In Cape Town, rich folks can sip their wine in safe estates, pretending the Cape Flats - where gangs hunt and kill people like animals - don’t exist. Yet commuters get robbed of their paycheques at knifepoint at train stations, foreigners get burned alive in hate filled attacks and women are targeted and raped.
And while we dodge bullets, the ANC waste billions on their own bellies and PR instead of investing in the lives in their care. Take the Eastern Cape, where Port Elizabeth became Gqeberha in 2021. The ANC claimed that “Changing the name of Port Elizabeth to Gqeberha will improve service delivery”. Millions went to new street signs, yet hospitals there are tombs of broken equipment with patients dying in hallways because the average person can’t get care.
They’ve blown R500 billion since 2009 on corruption, blaming apartheid while stealing development funds from kids’ nutrition and clinics. It’s not just waste; it’s wilfully choosing optics over oxygen and letting the hunted bleed.
The sheltered don’t see it. Too safe to grasp the danger, some whites even flaunt soccer matches with kids and pics with elderly parents to prove no targeting after a child is murdered or a couple tortured to death. Sick, right? With monopoly capital, the Louis Vuitton teen, “oppressed” yet privileged, scorns the squatter-camp white labeled a "racist." Estate whites, never near “arm blankes” or farmers, say all’s fine. Let them eat cake. The late-night DJ flaunting privilege hasn’t seen the Afrikaner camp, coloured gang turf, or the raped farmwife watching her husband die, yet insists no one’s targeted.
Civic Action
Afriforum has begged for years to name farm attacks and has been met with silence from the ANC. Desperate after endless murders, they went to the US, pre 2025 under Biden. If you’re angry your plight is ignored, ask: Who’s denying it?

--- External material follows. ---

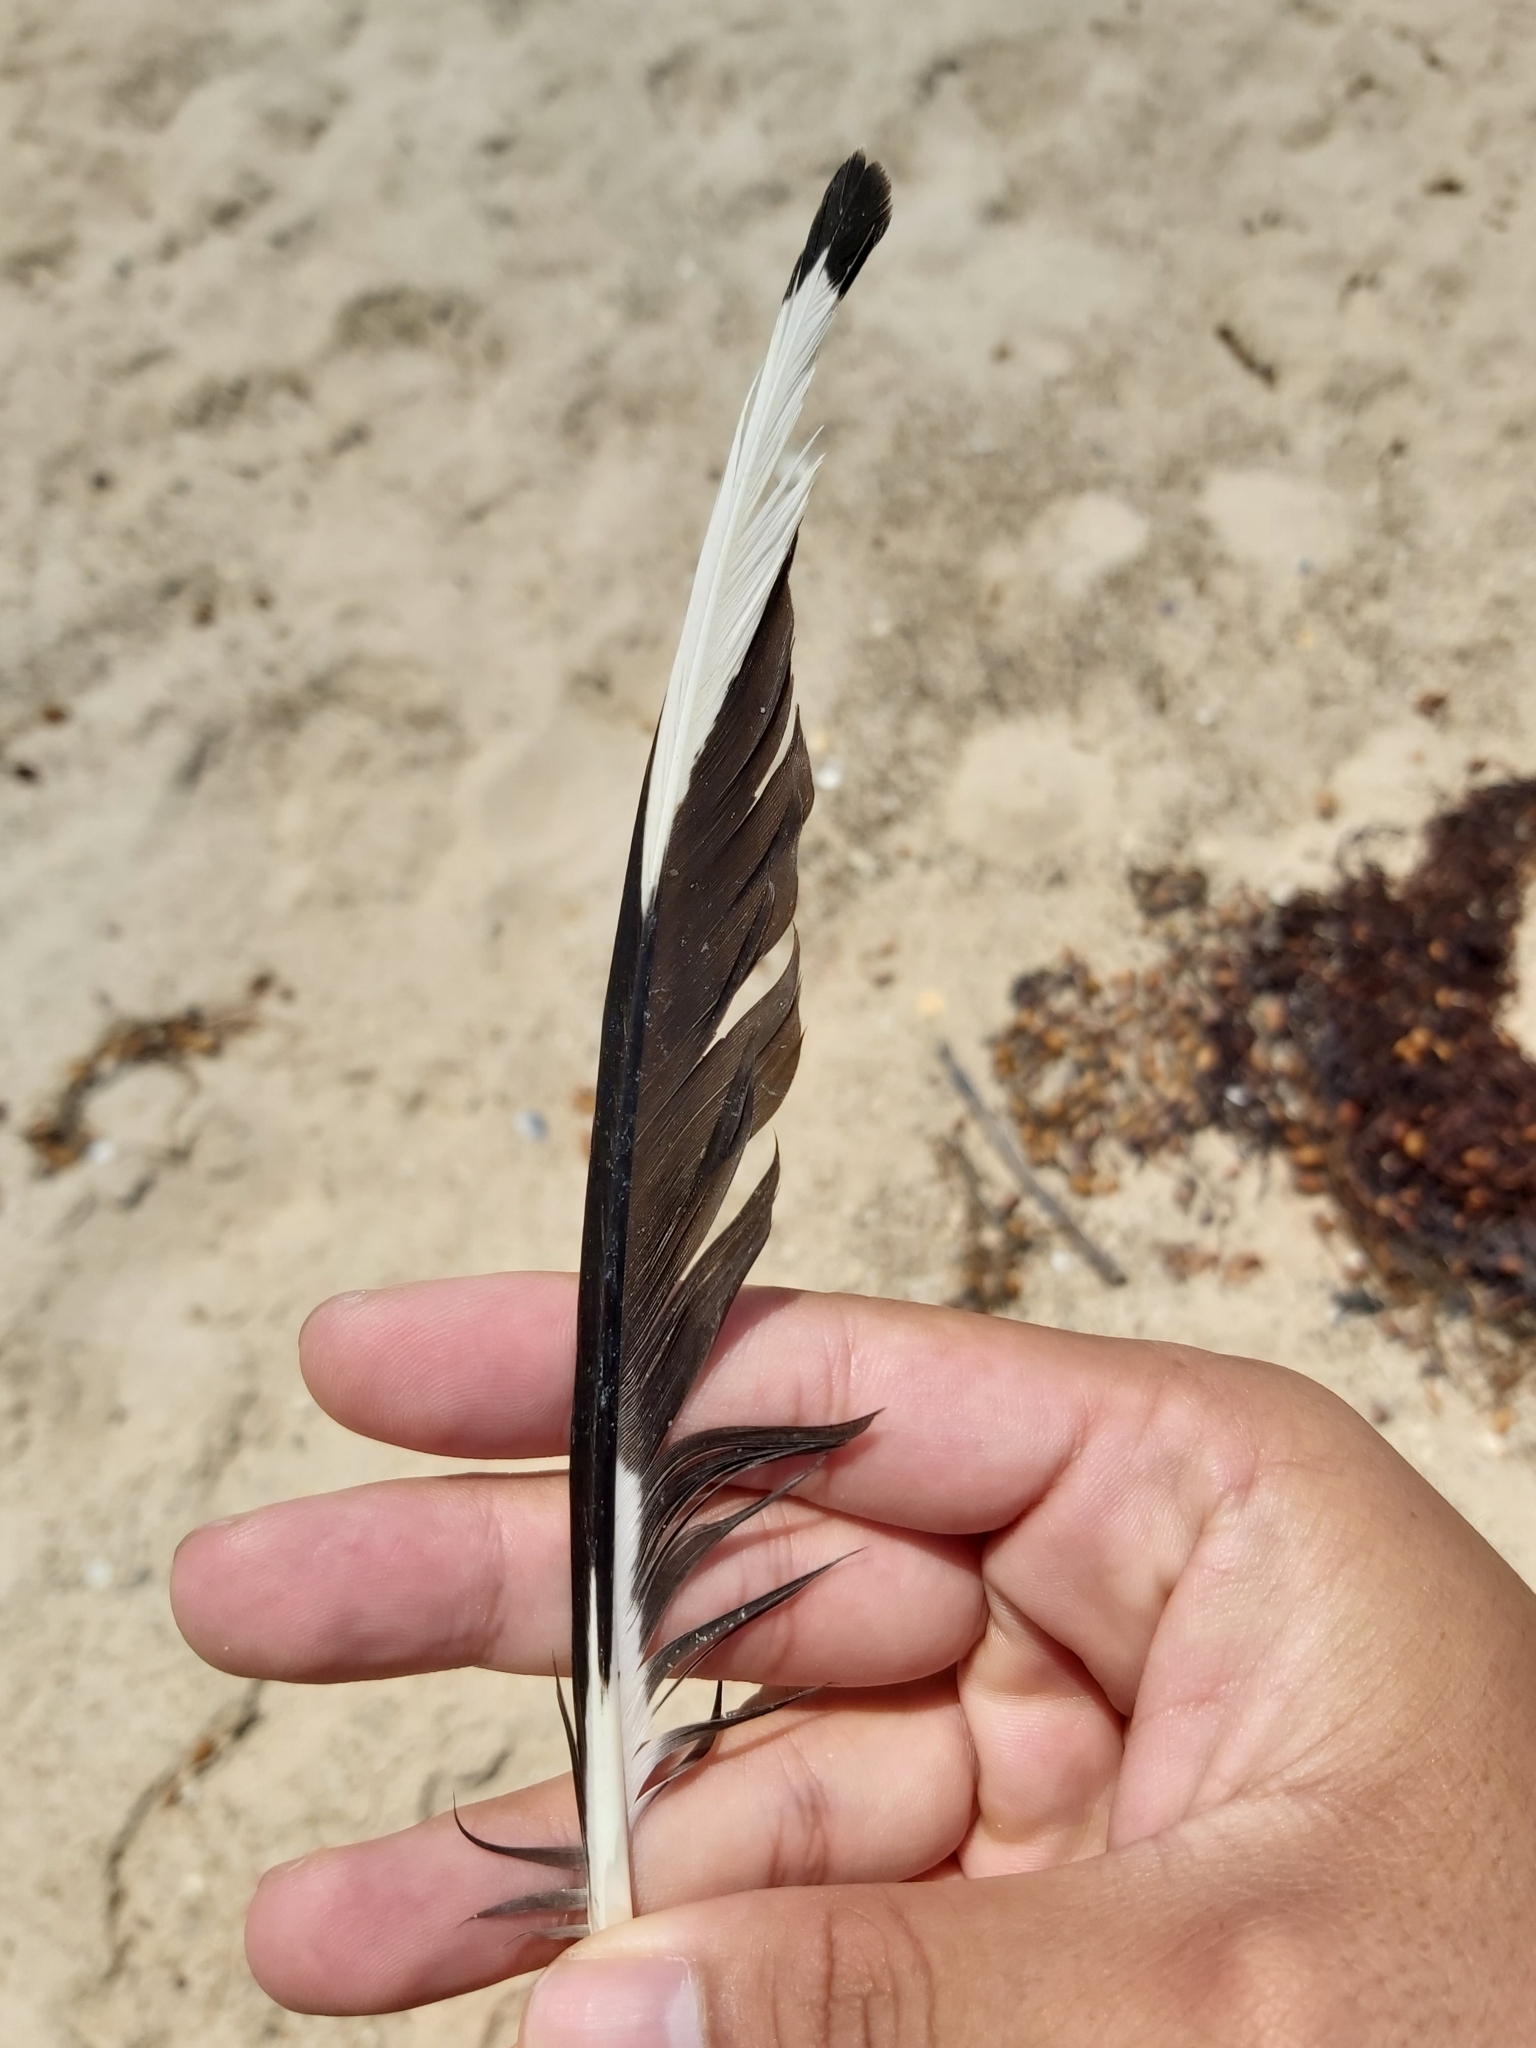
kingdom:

The ANC wants us mad at those who ask, not them who loot.
When can we admit that many blacks are not disadvantaged while many whites are extremely disadvantaged and are indeed targeted? A simple-minded argument we hear all the time is: “that farmer killed his worker, so farmers aren’t targeted.” This fallacy is in an attempt to confuse and gaslight South Africans into silence over demographic problems which, in reality, aren’t just about race. It doesn't solve anything for Leah Jazz to proclaim how “easy” life is when your child is not targeted, but someone else’s child is targeted.
Decades of Violence and Burnt Out Narratives
Everyone’s got PTSD here. The ANC promised hope but delivered poverty, broken roads, blackouts, hunger, joblessness, a mountain of chaos topped with hopelessness and wealth for a precious few. People don’t know what to do, so they fight who they’re told. We’ve got race division, sure, but economic vulnerability now splits communities within races. The most privileged of all have job security regardless of race, safety regardless of location, and financial prosperity regardless of education.
Those are the ones telling everyone else that everything is fine, to not worry about race-based laws and that they are not at risk, while always reminding us that “Elon’s father owned an emerald mine.”